R 22

Rhodes 22


Rhodes 22 vs Potter 19

My wife and I moved up to a Rhodes from a Potter 19. We, too primarily sail on a small inland lake and travel to the coast (Maine, Chesapeake Bay) a few times each summer. You seem to have a pretty good handle on the advantages a Rhodes offers, but I thought I'd offer my two cents as a previous Potter owner.

Trailering - hands down, the Potter was easier to trailer - way lighter, no trailer brakes required, etc. We towed it from our home in Southwest Virginia to Maine and back with a 1990 Dodge Caravan. Hardly noticed it. This is not to say the Rhodes is difficult to trailer, by any means. It just means we had to get a larger tow vehicle when we bought the Rhodes.

Rigging - it took us about 30 minutes to rig and launch thePotter, and we're getting the Rhodes down to just over an hour. The Potter had 3 stays, the Rhodes has 9.

Quality - hands-down, the Rhodes is twice the boat the Potter was.
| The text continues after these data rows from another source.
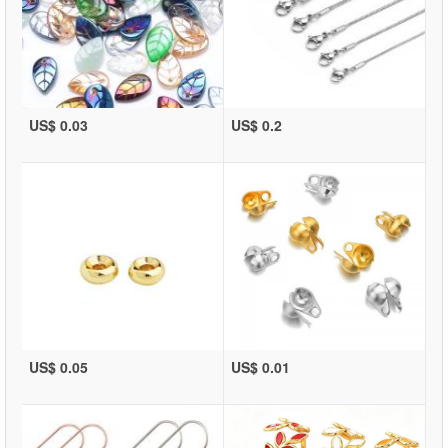
US$ 0.03
US$ 0.2
US$ 0.05
US$ 0.01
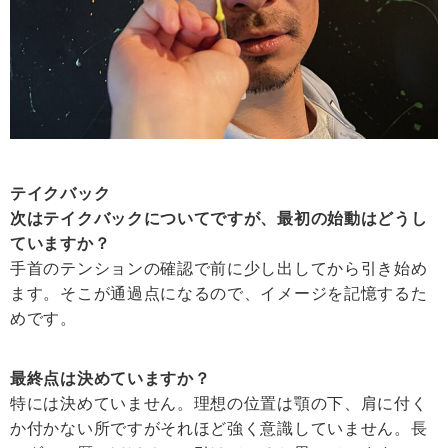
テイクバック
次はテイクバックについてですが、最初の始動はどうし
ていますか？
手首のテンションの確認で前に少し出してから引き始め
ます。そこが通過点になるので、イメージを記憶するた
めです。
最終点は決めていますか？
特には決めていません。理想の位置は顎の下、肩に付く
か付かない所ですがそれほど強く意識していません。長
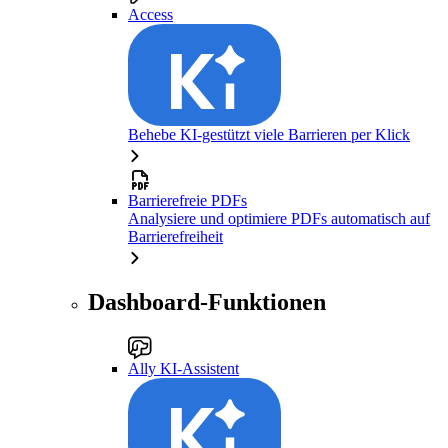
Access
Behebe KI-gestützt viele Barrieren per Klick
Barrierefreie PDFs
Analysiere und optimiere PDFs automatisch auf
Barrierefreiheit
Dashboard-Funktionen
Ally KI-Assistent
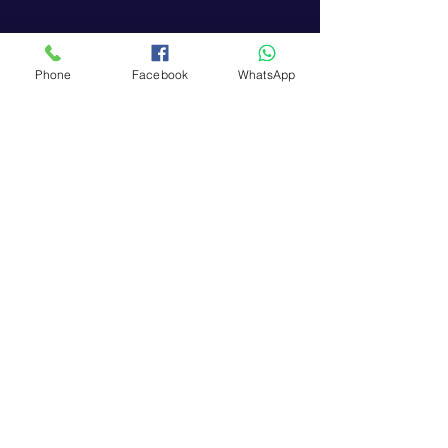
Phone
Facebook
WhatsApp
प्रशंसाप
त्र
Reena Sarkar
Hi ,i am Reena Sarkar ,my training is
complete and im so happy .now i can
drive.my trainer name is kavita ma'am,thank
you kavita jee .u so humbal , motivated ,so
polite , she guide me properly and what is my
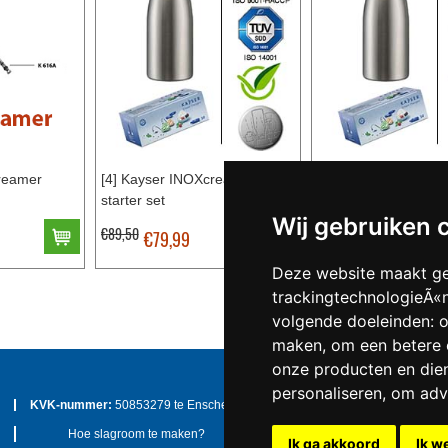
reamer
[4] Kayser INOXcreamer 1,0L
[3] Kayser INOXcrea
starter set
starter set
Wij gebruiken 
€89,50
€87,50
€79,99
€77,49
Deze website maakt ge
trackingtechnologieÃ«
volgende doeleinden:
o
maken
,
om een betere 
onze producten en dien
personaliseren
,
om adve
KVK-nummer:
50853279 te
Enschede
BTW-nummer:
NL82308616
Hoe slagroom te maken?
Vitamine D3, 125mcg, 5.00
Ik ga akkoord
Ik w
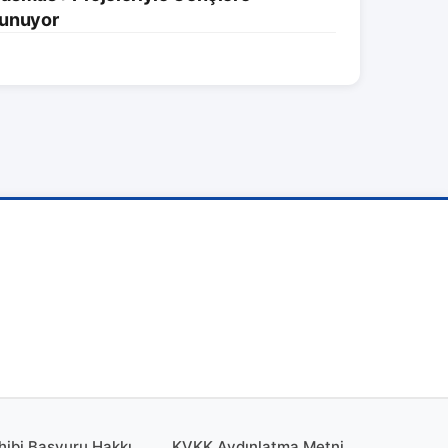
 Sunuyor
hibi Başvuru Hakkı
KVKK Aydınlatma Metni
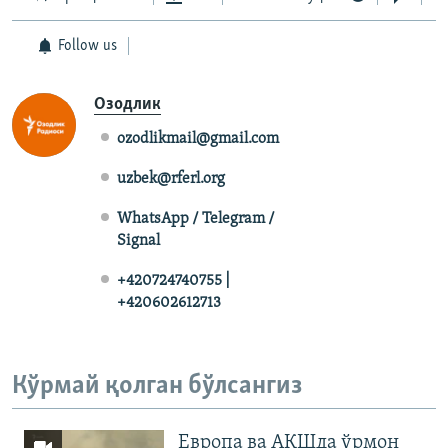
720p
720p
1080p
Follow us
1080p
Озодлик
ozodlikmail@gmail.com
uzbek@rferl.org
WhatsApp / Telegram /
Signal
+420724740755 |
+420602612713
Кўрмай қолган бўлсангиз
Европа ва АҚШда ўрмон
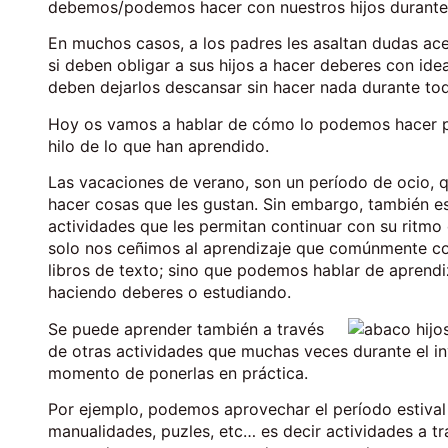
debemos/podemos hacer con nuestros hijos durante 
En muchos casos, a los padres les asaltan dudas ac
si deben obligar a sus hijos a hacer deberes con idea 
deben dejarlos descansar sin hacer nada durante tod
Hoy os vamos a hablar de cómo lo podemos hacer para
hilo de lo que han aprendido.
Las vacaciones de verano, son un período de ocio, q
hacer cosas que les gustan. Sin embargo, también e
actividades que les permitan continuar con su ritm
solo nos ceñimos al aprendizaje que comúnmente co
libros de texto; sino que podemos hablar de aprendi
haciendo deberes o estudiando.
Se puede aprender también a través
de otras actividades que muchas veces durante el i
momento de ponerlas en práctica.
Por ejemplo, podemos aprovechar el período estival 
manualidades, puzles, etc… es decir actividades a tr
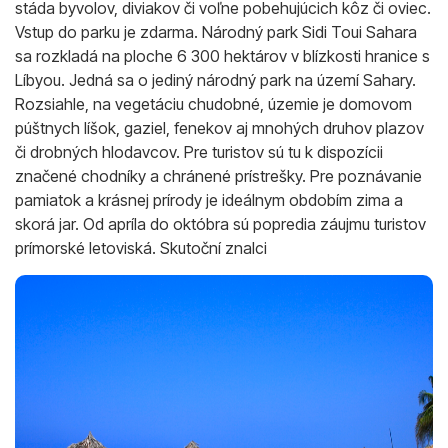
stáda byvolov, diviakov či voľne pobehujúcich kôz či oviec.
Vstup do parku je zdarma. Národný park Sidi Toui Sahara
sa rozkladá na ploche 6 300 hektárov v blízkosti hranice s
Líbyou. Jedná sa o jediný národný park na území Sahary.
Rozsiahle, na vegetáciu chudobné, územie je domovom
púštnych líšok, gaziel, fenekov aj mnohých druhov plazov
či drobných hlodavcov. Pre turistov sú tu k dispozícii
značené chodníky a chránené prístrešky. Pre poznávanie
pamiatok a krásnej prírody je ideálnym obdobím zima a
skorá jar. Od apríla do októbra sú popredia záujmu turistov
prímorské letoviská. Skutoční znalci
Quality of construction, hardware, rigging - everything about the boats speaks of the time, effort, and care that Stan & Co. put into building her.
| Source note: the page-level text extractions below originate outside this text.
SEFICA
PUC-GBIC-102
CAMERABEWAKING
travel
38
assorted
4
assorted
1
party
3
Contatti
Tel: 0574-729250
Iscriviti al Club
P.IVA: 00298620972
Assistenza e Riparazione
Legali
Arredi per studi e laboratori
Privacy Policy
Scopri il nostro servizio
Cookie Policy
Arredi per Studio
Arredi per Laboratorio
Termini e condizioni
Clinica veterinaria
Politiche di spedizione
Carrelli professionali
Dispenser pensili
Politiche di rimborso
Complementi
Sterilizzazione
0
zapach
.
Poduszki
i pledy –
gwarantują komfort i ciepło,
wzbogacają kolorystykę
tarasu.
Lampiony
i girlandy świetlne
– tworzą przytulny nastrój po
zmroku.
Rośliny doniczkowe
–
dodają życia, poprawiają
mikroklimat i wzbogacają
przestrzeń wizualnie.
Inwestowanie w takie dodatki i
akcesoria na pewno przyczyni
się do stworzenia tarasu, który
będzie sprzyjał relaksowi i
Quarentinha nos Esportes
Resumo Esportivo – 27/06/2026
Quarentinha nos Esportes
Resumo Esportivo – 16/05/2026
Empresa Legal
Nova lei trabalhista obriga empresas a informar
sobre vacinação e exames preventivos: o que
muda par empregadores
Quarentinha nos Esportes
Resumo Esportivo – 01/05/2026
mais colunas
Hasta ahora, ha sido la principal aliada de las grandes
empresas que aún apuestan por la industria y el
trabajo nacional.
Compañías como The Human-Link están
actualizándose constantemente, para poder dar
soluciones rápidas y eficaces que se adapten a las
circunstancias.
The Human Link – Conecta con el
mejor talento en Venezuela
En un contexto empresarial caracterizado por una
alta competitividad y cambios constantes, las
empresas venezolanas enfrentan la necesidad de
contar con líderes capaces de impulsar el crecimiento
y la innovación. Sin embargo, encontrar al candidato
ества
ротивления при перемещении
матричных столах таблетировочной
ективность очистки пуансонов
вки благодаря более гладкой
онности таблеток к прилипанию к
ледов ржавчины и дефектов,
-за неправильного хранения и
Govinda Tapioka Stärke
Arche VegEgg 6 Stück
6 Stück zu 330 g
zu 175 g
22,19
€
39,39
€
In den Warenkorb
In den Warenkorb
Pop-top - We never liked being below in the Potter. Too cramped. The pop-top on the Rhodes allows me to stand upand makes all the difference on an overnight, especially with the pop-top enclosure.

Sailing - hands-down, the Rhodes is faster and more fun for us to sail. With the furling headsail and IMF, it's also easier to sail - it seems like we get to spend more time sailing than anyone else at our marina. We have a sailing association at our local lake who host a regatta 6-8 times a summer. Two years ago with the Potter, we were happy to finish "not last". Last year with the Rhodes we ended up 2nd in our class. We also like the keel weight in the Rhodes. We never got all that comfortable with the way the Potter felt when it heeled - OTOH, we've never (really - never) felt uncomfortable with the way the Rhodes feels when it heels.

We trailered the Potter up to Maine and learned that, unless there was a lot of wind, we couldn't buck the tide w/o using the motor. Last year we took Raven and found that we were able to sail where we wanted regardless of the direction of the tide (going with it was obviously faster, though ). Once after a three day cruise on our way home, we beat along one side of the Harpswell peninsula against wind and tide, then as we rounded the point, the tide turned and the wind shifted and we again had beat against wind and tide again to get back to the family's cottage. It was a blast! Six hours of really fun sailing. We never could have done that with the Potter.

We bought the Potter for several reasons, the three primary ones being the enthusiasm shown for the boat by the other owners on Trailer Sailer, the price, and the ability to overnight. We owned the boat for just over a year. We found that we were just too physically big to be comfortable in the Potter. We only overnighted in her a few times and really disliked the daggerboard arrangement. The cockpit was too small to bring more than a couple of friends with us. We didn't enjoy being down below. We decided to go shopping.

After a few months of searching, visiting other boats, etc., we finally decided to visit General Boats and take a Rhodes out over night to make sure we were comfortable sleeping in it. We took it out overnight (in terrible weather - but that's another story), loved it, and decided we wanted one. The following week Gary and Jennifer Sanders put Raven on the market. We drove up to Syracuse, negotiated a price, and purchased her. We haven't once regretted it.